Reportajes

Back to the Cold War?

Enrique Sacau
viernes, 23 de septiembre de 2005
0,000563

As Western European governments keep cutting cultural subsidies, South Korea, where interest in Western classical music has blossomed since the end of World War II, seems to be eager to increase its expenditure in this area. Last summer, after visiting South Korea from 1 to 8 August, I realised how important “going West” is for a country still threatened by a nuclear power, its neighbour North Korea. Indeed, South Korean cultural policies made me feel as if I were in Germany or France... back in the 1960s.

The fact that The Economist, International Herald Tribune and CNN did not stop talking about nuclear threats over the whole week made this impression even deeper. As Christopher Hill, chief U.S. envoy to North Korea and the lead U.S. negotiator, was in Beijing trying to persuade that hermetic communist country to slow down its nuclear programs, down south we were attending a music school and festival that resembled the type of event that would have been celebrated in a Western European country back in the Cold War. Furthermore, the Great Mountains Music Festival and School (GMMFS) was devoted to War and Peace.
++++++++++++++++++++
# Task objective
Reproduce the passage of the report on South Korea's classical music scene, starting at "Back to the" and ending at "in the 1960s.". The lines after this come from a separate source.

# Data below
++++++++++++++++++++
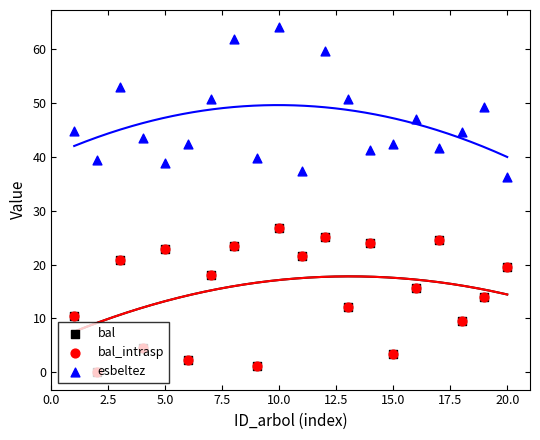

Is the value of bal_intrasp at 17.5 greater than the value of esbeltez at 12.5?

No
++++++++++++++++++++
# Solved problem
Back to the Cold War?

Enrique Sacau
viernes, 23 de septiembre de 2005
0,000563

As Western European governments keep cutting cultural subsidies, South Korea, where interest in Western classical music has blossomed since the end of World War II, seems to be eager to increase its expenditure in this area. Last summer, after visiting South Korea from 1 to 8 August, I realised how important “going West” is for a country still threatened by a nuclear power, its neighbour North Korea. Indeed, South Korean cultural policies made me feel as if I were in Germany or France... back in the 1960s.